This November, Short Hills Provincial Park will again become a site of political turmoil. Tensions between Indigenous reconciliation and local protectionism concretize each year when Indigenous hunters exercise their treaty rights to a traditional deer harvest, which the park’s neighbours argue destroys the sanctity of the park. It is on this backdrop that the 2017 Festival of Readers (FOR) presents the workshop, Reading the TRC in Niagara, as well as a topical Dine with the Authors.
The Truth and Reconciliation Commission [TRC] was a government initiative to investigate experiences of Indigenous people in residential schools. Their final report was released in 2015, and is a foundational text in the Niagara region. Reading the TRC will feature this text, as well as an audio work entitled Graciously Pleased, by Elizabeth Chitty. Chitty’s work explores the meaning of the 1701 Nanfan Treaty, which governs the Short Hills harvest. Reading the TRC will be led by Celeste Smith, Haudenosaunee, Oneida of the Six Nations of Grand River Territory.

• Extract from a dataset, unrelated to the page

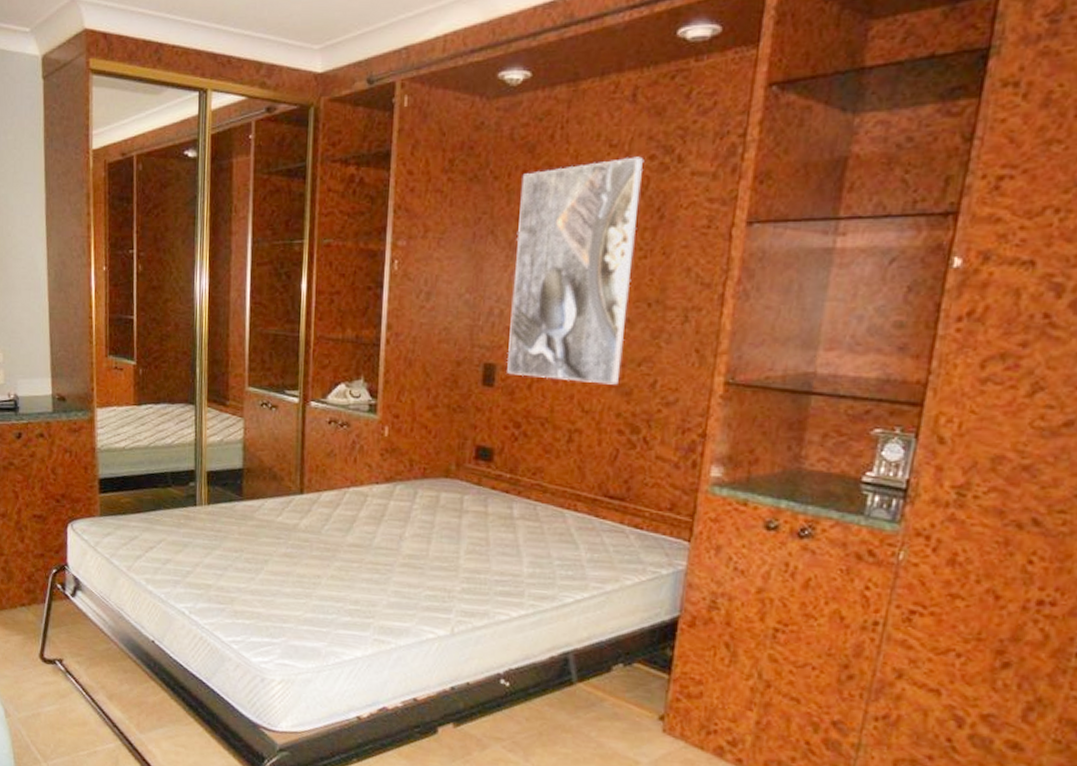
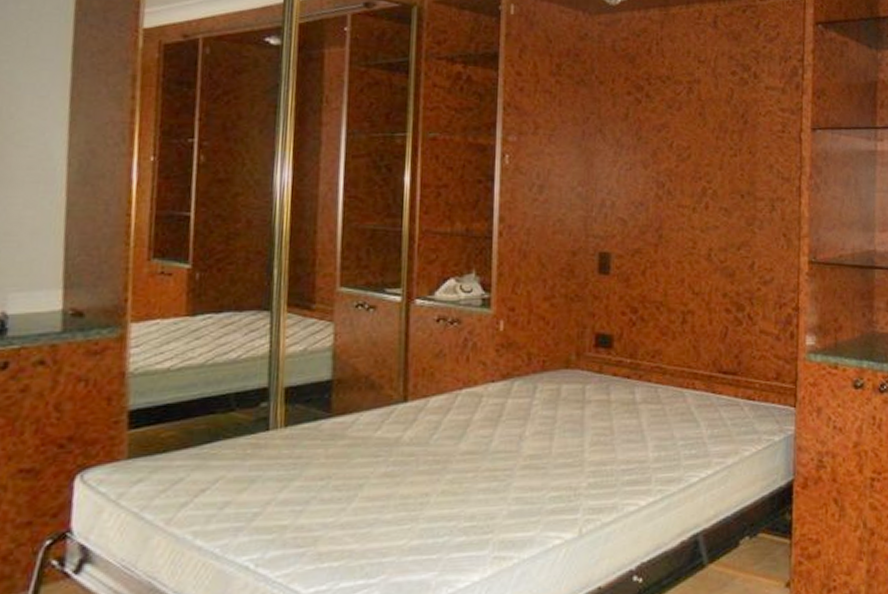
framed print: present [506,156,645,385] -> none [620,71,728,268]

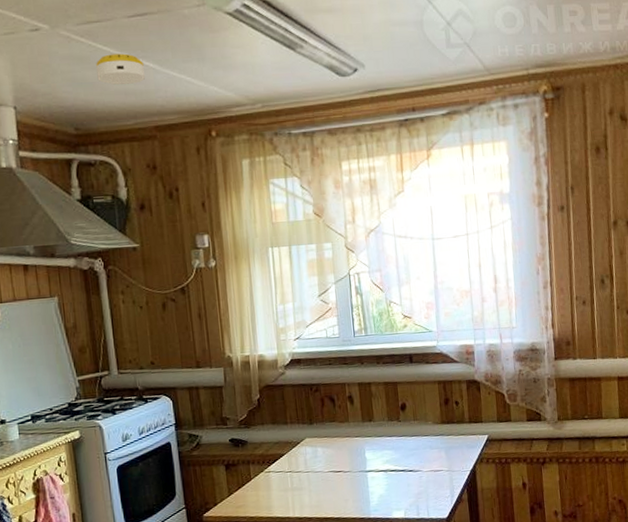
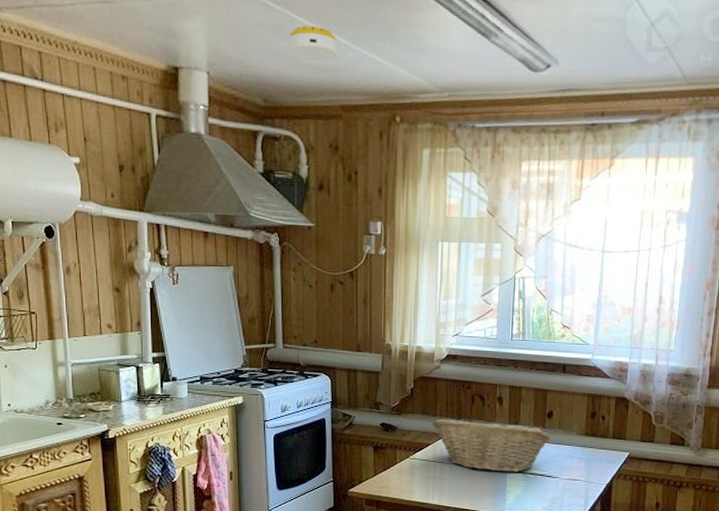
fruit basket: none [284,418,408,475] -> present [432,418,551,472]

These texts are relevant to FOR given the geographic and temporal proximity to the Short Hills harvest. Since 2013, the Haudenosaunee Wildlife and Habitat Authority and Parks Canada have negotiated agreements for Indigenous people to exercise their treaty hunting rights. These agreements ensure that hunters have access to their land and traditional practices. Each year, participating hunters are greeted at the entrance to Short Hills by a small group of vocal protestors with a “not in my backyard” approach to the treaty harvest. These protestors have the support of local police authorities, and they cause significant inconvenience. Their tactics include graphic posters, extremist chants, targeted individual harassment, intimidation tactics such as counting the number of people in vehicles entering the park, and, at times, maintaining illegal blockades to delay access to the land.
The racist tone of these protests is thinly veiled under a guise of animal rights activism, which is the cause of significant debate for those involved in veganism and animal rights work, settler and Indigenous alike. It is for this reason that FOR has teamed up with Niagara VegFest to present this year’s Dine with the Authors on Saturday, November 4 at Oddfellows. This dinner will feature vegan food from local favourites Rise Above and Mahtay Café, and live ukulele folk rock from the Leafy Greens. A panel discussion will accompany the meal, featuring Métis scholars Lisa Monchalin and Renée Monchalin (featured in image). Joining them will be the artistic director of FOR, Gregory Betts. The discussion will explore ethical tensions between the vegan ethos and (de)colonialism.
Two Montréal-based authors will have the final word. Kaie Kellough is “word-sound systemizer,” interested in challenging colonial legacy by attending to material properties of language, and Will McClelland is the author of The Minted, his first novel, which is a Canadian-to-the-core dystopian novel about a futuristic animal rebellion.